Data for the task: Begin

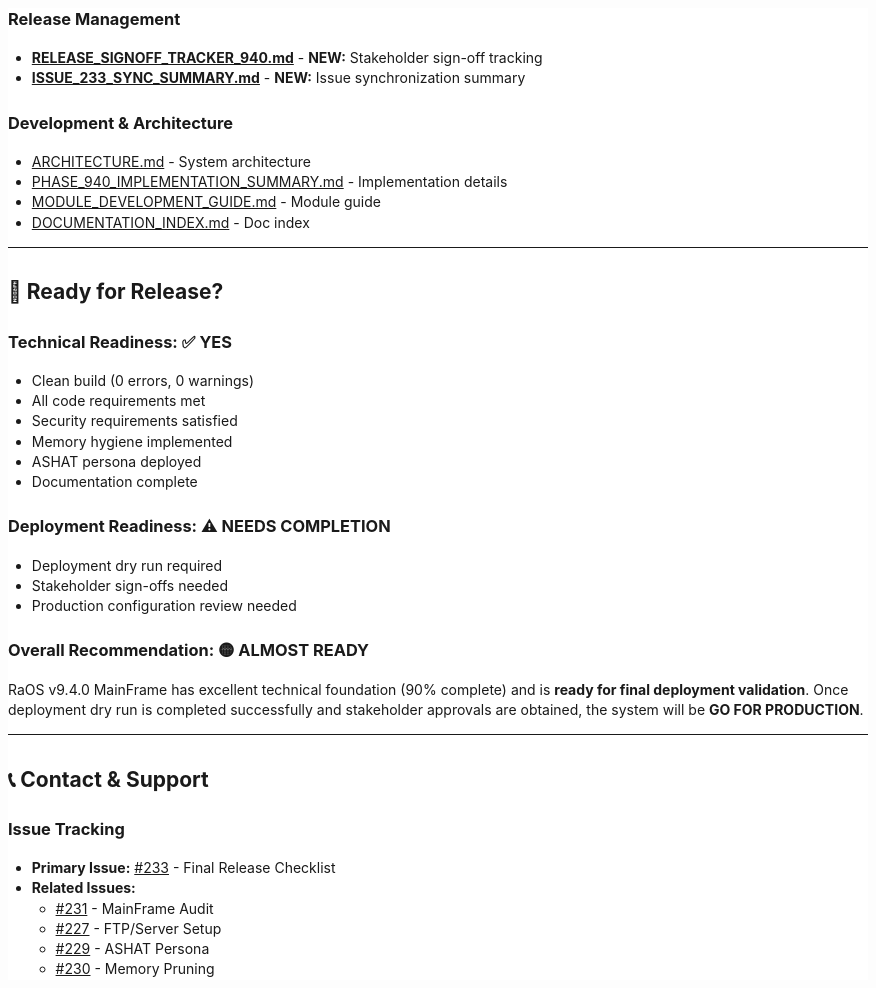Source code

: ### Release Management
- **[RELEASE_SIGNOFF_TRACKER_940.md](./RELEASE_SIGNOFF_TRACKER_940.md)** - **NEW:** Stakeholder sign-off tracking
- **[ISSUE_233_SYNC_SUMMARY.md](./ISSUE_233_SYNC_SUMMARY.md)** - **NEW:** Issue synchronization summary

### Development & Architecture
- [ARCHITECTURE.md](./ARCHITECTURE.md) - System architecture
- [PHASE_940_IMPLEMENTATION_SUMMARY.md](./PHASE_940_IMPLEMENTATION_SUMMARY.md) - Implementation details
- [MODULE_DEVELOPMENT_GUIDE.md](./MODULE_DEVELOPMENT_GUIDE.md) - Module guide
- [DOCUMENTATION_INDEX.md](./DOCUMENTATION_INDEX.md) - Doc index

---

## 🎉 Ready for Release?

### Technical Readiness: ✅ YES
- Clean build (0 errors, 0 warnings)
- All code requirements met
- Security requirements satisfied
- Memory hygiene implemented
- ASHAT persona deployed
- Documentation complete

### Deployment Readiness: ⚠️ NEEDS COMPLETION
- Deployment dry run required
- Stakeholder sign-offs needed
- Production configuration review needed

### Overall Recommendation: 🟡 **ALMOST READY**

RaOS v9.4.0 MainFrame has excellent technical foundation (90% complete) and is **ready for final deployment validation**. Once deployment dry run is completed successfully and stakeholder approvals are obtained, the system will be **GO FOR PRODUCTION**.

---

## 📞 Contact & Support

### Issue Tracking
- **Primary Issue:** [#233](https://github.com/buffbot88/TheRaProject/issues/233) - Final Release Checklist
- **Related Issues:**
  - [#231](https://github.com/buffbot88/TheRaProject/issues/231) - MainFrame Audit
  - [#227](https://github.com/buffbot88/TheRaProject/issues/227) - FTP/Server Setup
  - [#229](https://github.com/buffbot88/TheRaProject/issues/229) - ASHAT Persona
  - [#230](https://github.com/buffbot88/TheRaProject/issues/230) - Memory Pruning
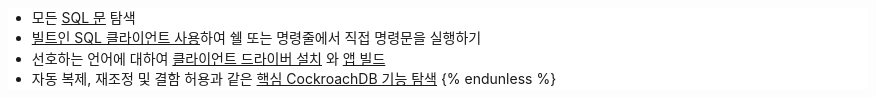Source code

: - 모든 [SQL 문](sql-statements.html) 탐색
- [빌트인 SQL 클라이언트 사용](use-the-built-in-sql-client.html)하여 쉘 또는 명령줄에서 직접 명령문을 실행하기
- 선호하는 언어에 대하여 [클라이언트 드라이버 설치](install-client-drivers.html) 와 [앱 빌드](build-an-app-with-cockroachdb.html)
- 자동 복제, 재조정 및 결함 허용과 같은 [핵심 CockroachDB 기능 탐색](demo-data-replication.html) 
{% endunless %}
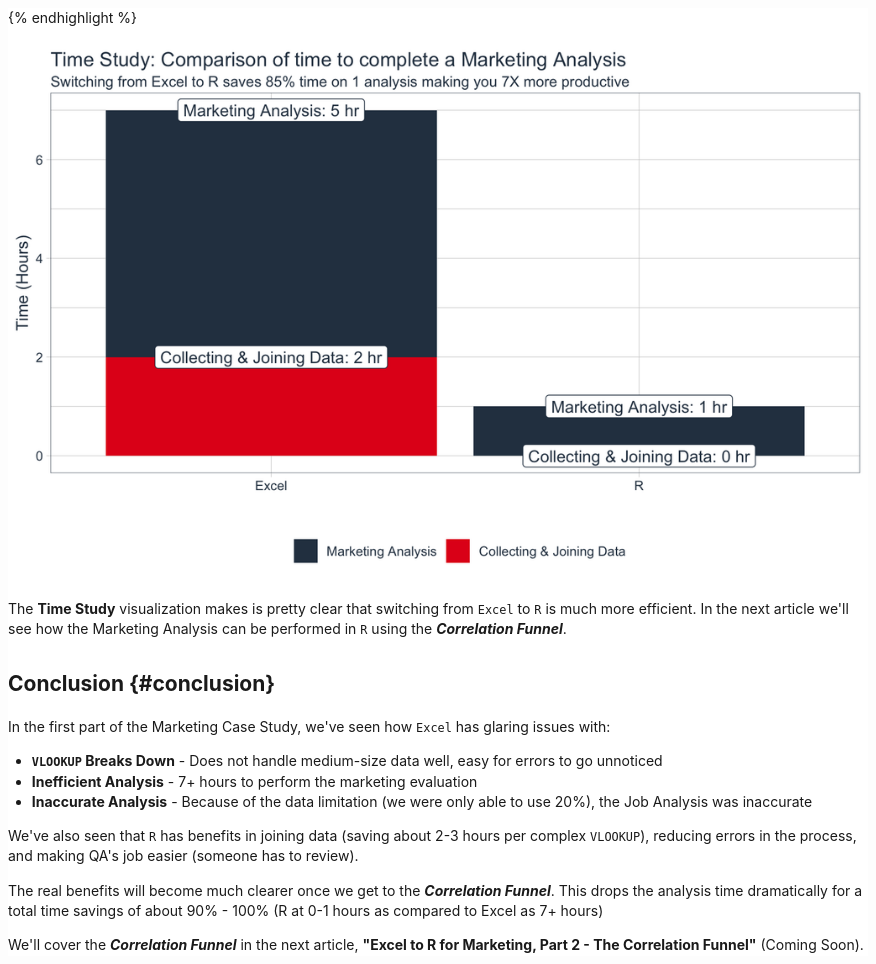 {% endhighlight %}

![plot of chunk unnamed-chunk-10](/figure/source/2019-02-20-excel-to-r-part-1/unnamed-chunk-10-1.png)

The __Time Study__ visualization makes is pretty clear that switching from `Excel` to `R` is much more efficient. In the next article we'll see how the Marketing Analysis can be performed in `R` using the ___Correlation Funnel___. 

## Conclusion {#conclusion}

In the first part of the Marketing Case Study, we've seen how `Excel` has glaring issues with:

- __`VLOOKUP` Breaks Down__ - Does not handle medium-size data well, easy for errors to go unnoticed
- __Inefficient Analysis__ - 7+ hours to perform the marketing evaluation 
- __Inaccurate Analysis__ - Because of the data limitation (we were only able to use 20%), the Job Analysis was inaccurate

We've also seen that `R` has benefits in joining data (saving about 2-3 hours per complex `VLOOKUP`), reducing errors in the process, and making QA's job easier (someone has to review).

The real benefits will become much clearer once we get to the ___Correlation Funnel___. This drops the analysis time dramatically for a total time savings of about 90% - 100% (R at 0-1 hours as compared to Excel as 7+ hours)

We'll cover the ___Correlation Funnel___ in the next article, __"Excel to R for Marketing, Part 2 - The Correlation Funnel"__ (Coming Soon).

Data for the task: End

-- Task item --
Check each line of the entries above for the string "client", and return those that contain it.

-- Answer to this exercise --
- [빌트인 SQL 클라이언트 사용](use-the-built-in-sql-client.html)하여 쉘 또는 명령줄에서 직접 명령문을 실행하기
- 선호하는 언어에 대하여 [클라이언트 드라이버 설치](install-client-drivers.html) 와 [앱 빌드](build-an-app-with-cockroachdb.html)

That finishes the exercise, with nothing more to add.